Hukukta bir vakıanın kimin tarafından ispat edilmesi gerektiği sorununa ispat yükü (beyyine külfeti) denir. TMK. m. 6’ya göre, “Kanunda aksine bir hüküm bulunmadıkça, taraflardan her biri, hakkını dayandırdığı olguların varlığını ispatla yükümlüdür”. Diğer bir deyişle iddiada bulunan kişi iddiasını kanıtlamak zorundadır.
TMK. m. 6’ya göre ispat yükünün istisnai olduğu dört durum vardır:
- Olağan durumun aksinin ispatı, iddia sahibine aittir.
- Herkes tarafından bilinen vakıaların ispatına gerek olmamakla beraber, bunun aksini iddia eden ispatla yükümlüdür.
- İspat yükünün özel olarak bir kanun hükmü ile belirlendiği hallerde, ispat yükü bu özel kanun hükmünde yazılı kimseye düşer.
- Kanun, bazı karineler koyarak o karineye dayanan tarafı ispat yükünden kurtarmıştır.
Karine, bilinen bir olay veya olgudan yola çıkarak bilinmeyen bir olay veya olgu hakkında varsayım üretmektir. Karineler ikiye ayrılır:
- fiilî karineler
- kanunî karineler
Hâkimin belirli bir olaydan belirli olmayan bir olaya ilişkin sonuç çıkarması fiili karinedir. Örneğin elinde içki şişesi bulunan ve sendeleyerek yürüyen kişinin sarhoş olduğu yönünde bir fiili karine mevcuttur.
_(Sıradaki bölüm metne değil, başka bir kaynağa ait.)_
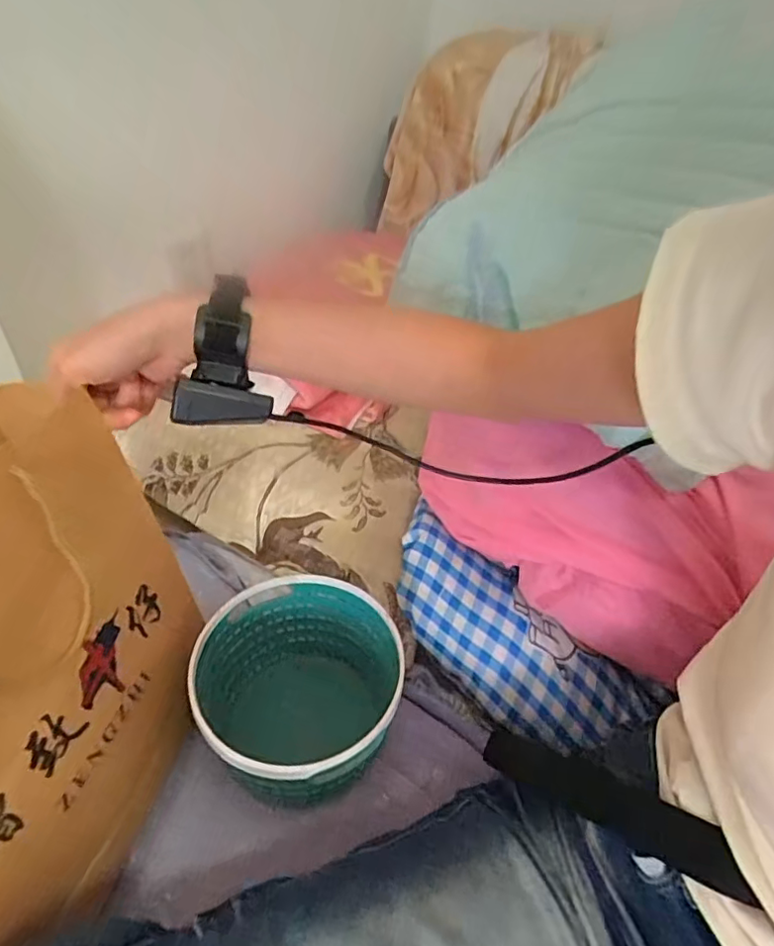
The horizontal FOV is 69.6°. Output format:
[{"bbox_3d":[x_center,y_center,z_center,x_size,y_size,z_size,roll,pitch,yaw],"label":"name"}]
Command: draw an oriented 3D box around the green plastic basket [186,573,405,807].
[{"bbox_3d":[-0.079,0.201,0.503,0.172,0.125,0.176,4,42,-3],"label":"green plastic basket"}]

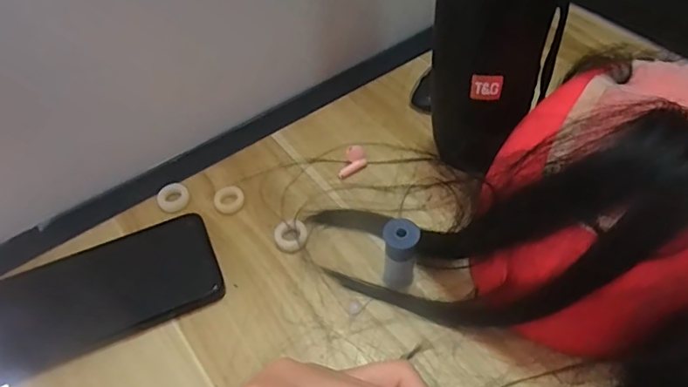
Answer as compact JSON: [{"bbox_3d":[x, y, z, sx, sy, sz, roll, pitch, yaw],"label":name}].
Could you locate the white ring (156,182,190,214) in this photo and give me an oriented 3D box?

Hâkim değil de kanunun belirli bir olaydan belirli olmayan bir olay için çıkardığı sonuçlar ise kanuni karinelerdir. Kanuni karineler ikiye ayrılır:
- aksi ispat edilemeyen kesin karineler (Örneğin, tapu siciline kayıtlı olan bir hususun bilinmediği ileri sürülemez.),
- aksi her türlü delille ispatlanabilen, kesin olmayan adi karineler (Örneğin, resmi sicil ve senetlerin aksi ispat edilinceye kadar doğruluğu kabul edilmektedir.)
Resmi Sicil ve Senetler
TMK. m. 7’ye göre, “Resmi sicil ve senetler, belgeledikleri olguların doğruluğuna kanıt oluşturur. / Bunların içeriğinin doğru olmadığının ispatı, kanunlarda başka bir hüküm bulunmadıkça, her hangi bir şekle bağlı değildir”.
Hukukumuzda senetler, düzenleyen kişilere ve ispat gücüne göre ikiye ayrılır:
- Resmî senetler: Resmi bir kişi veya makam tarafından düzenlenir ve kesin delil olarak kabul edilirler.
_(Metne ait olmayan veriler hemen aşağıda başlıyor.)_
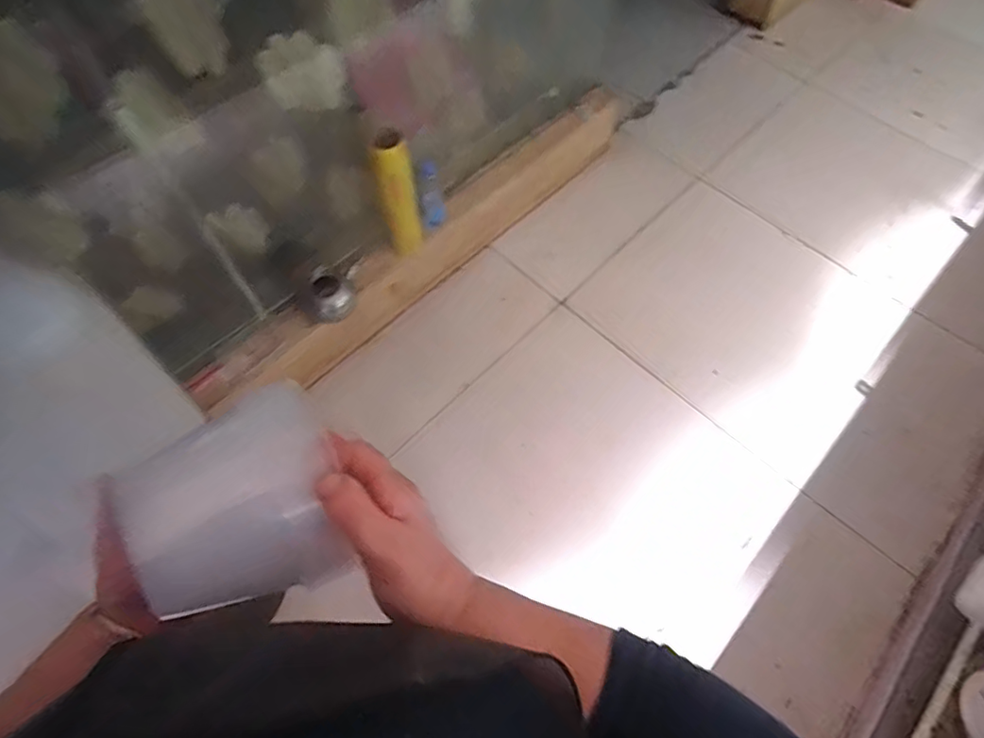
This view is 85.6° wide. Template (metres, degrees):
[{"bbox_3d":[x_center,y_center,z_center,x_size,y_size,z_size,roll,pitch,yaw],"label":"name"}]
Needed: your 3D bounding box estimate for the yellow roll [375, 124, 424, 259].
[{"bbox_3d":[-0.235,-0.441,1.363,0.093,0.386,0.066,-14,62,-7],"label":"yellow roll"}]

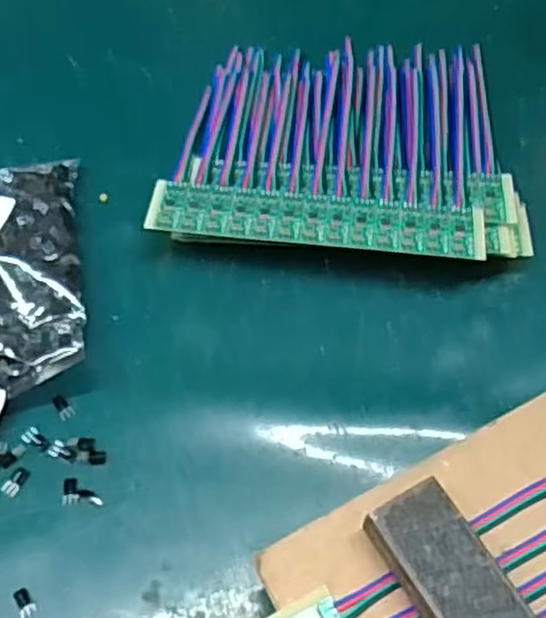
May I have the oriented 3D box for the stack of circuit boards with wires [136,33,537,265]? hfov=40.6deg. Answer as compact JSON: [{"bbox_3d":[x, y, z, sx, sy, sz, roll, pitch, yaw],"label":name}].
[{"bbox_3d":[0.038,-0.089,0.406,0.179,0.027,0.153,5,59,2],"label":"stack of circuit boards with wires"}]

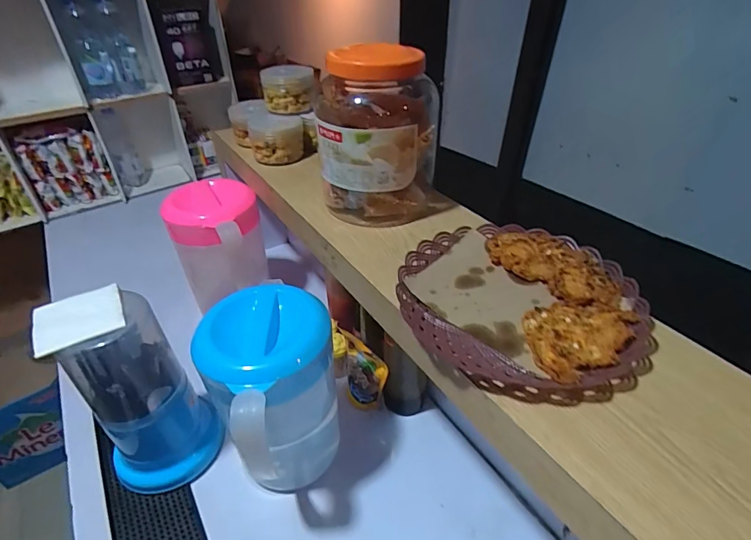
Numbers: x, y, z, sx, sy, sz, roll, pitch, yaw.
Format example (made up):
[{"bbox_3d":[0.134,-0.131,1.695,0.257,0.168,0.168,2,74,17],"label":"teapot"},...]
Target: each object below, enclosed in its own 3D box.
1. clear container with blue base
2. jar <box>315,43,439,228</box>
[{"bbox_3d":[-0.303,0.156,0.543,0.128,0.264,0.132,28,47,33],"label":"clear container with blue base"},{"bbox_3d":[0.004,-0.173,0.551,0.143,0.193,0.140,-1,38,1],"label":"jar"}]

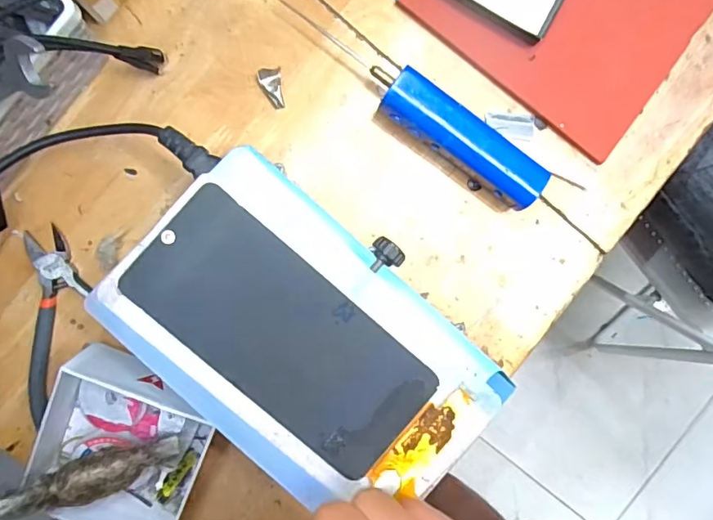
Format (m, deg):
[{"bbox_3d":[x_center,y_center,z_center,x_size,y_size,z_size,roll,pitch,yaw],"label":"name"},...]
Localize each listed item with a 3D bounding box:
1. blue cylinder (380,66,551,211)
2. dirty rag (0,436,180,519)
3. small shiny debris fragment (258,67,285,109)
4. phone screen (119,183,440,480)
[{"bbox_3d":[0.076,-0.084,0.369,0.127,0.030,0.033,34,89,-7],"label":"blue cylinder"},{"bbox_3d":[-0.166,0.137,0.324,0.103,0.014,0.027,-14,94,-24],"label":"dirty rag"},{"bbox_3d":[-0.060,-0.122,0.365,0.016,0.006,0.027,-11,94,-5],"label":"small shiny debris fragment"},{"bbox_3d":[-0.033,0.036,0.246,0.149,0.005,0.066,41,88,-6],"label":"phone screen"}]

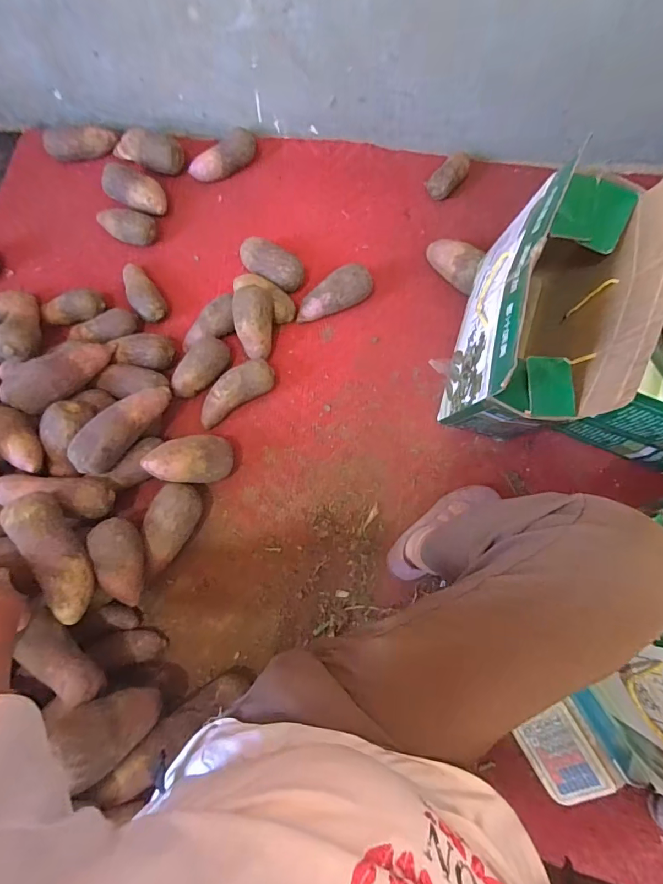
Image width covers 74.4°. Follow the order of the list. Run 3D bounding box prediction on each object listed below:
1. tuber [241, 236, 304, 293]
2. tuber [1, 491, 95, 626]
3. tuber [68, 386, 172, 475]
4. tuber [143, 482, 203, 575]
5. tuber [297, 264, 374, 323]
[{"bbox_3d":[-0.124,-0.376,0.927,0.137,0.064,0.079,43,76,12],"label":"tuber"},{"bbox_3d":[-0.411,0.164,0.643,0.064,0.069,0.181,-33,75,-11],"label":"tuber"},{"bbox_3d":[-0.362,-0.031,0.759,0.063,0.064,0.203,32,59,9],"label":"tuber"},{"bbox_3d":[-0.284,0.146,0.756,0.072,0.074,0.146,25,73,7],"label":"tuber"},{"bbox_3d":[0.007,-0.304,0.912,0.172,0.063,0.069,-35,76,-12],"label":"tuber"}]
- Adi senetler: Resmi bir kişi veya makam tarafından düzenlenmeyen senetlerdir ve kesin delil olarak kabul edilemezler. Ancak senet altında imzası bulunan kişi, bunu mahkemede kabul ederse resmi senede dönüşür. Elektronik senetler de resmi senet olarak kabul edilir.
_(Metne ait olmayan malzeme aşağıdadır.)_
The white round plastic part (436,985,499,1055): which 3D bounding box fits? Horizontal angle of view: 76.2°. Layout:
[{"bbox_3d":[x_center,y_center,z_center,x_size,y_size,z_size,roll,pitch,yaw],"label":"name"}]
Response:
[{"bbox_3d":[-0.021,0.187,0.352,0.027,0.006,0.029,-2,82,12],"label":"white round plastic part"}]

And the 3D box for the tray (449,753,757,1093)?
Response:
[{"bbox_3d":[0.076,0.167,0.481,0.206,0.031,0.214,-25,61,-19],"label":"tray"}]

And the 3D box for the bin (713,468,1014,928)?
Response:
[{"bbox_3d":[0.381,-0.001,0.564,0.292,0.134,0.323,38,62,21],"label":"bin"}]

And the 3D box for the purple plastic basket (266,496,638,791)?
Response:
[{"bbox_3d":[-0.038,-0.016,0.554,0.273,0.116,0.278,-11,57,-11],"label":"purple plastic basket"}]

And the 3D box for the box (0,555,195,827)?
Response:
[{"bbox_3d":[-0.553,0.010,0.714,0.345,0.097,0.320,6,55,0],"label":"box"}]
Devlet memurları veya devletin görevlendirdiği diğer kişiler tarafından tutulan tapu sicili, ticaret sicili gibi kütüklere ise ‘resmi sicil’ denir. Bu sicillere özellikle kanun koyucu tarafından alenileşmesi istenen bazı hukuki ilişki ve olaylar kaydedilmektedir. Resmi sicillere kaydedilen hususlar aksi kanıtlanıncaya kadar doğru kabul edilir. Ancak resmi sicillerin de içeriğinin doğru olmadığı ispat edilebilir.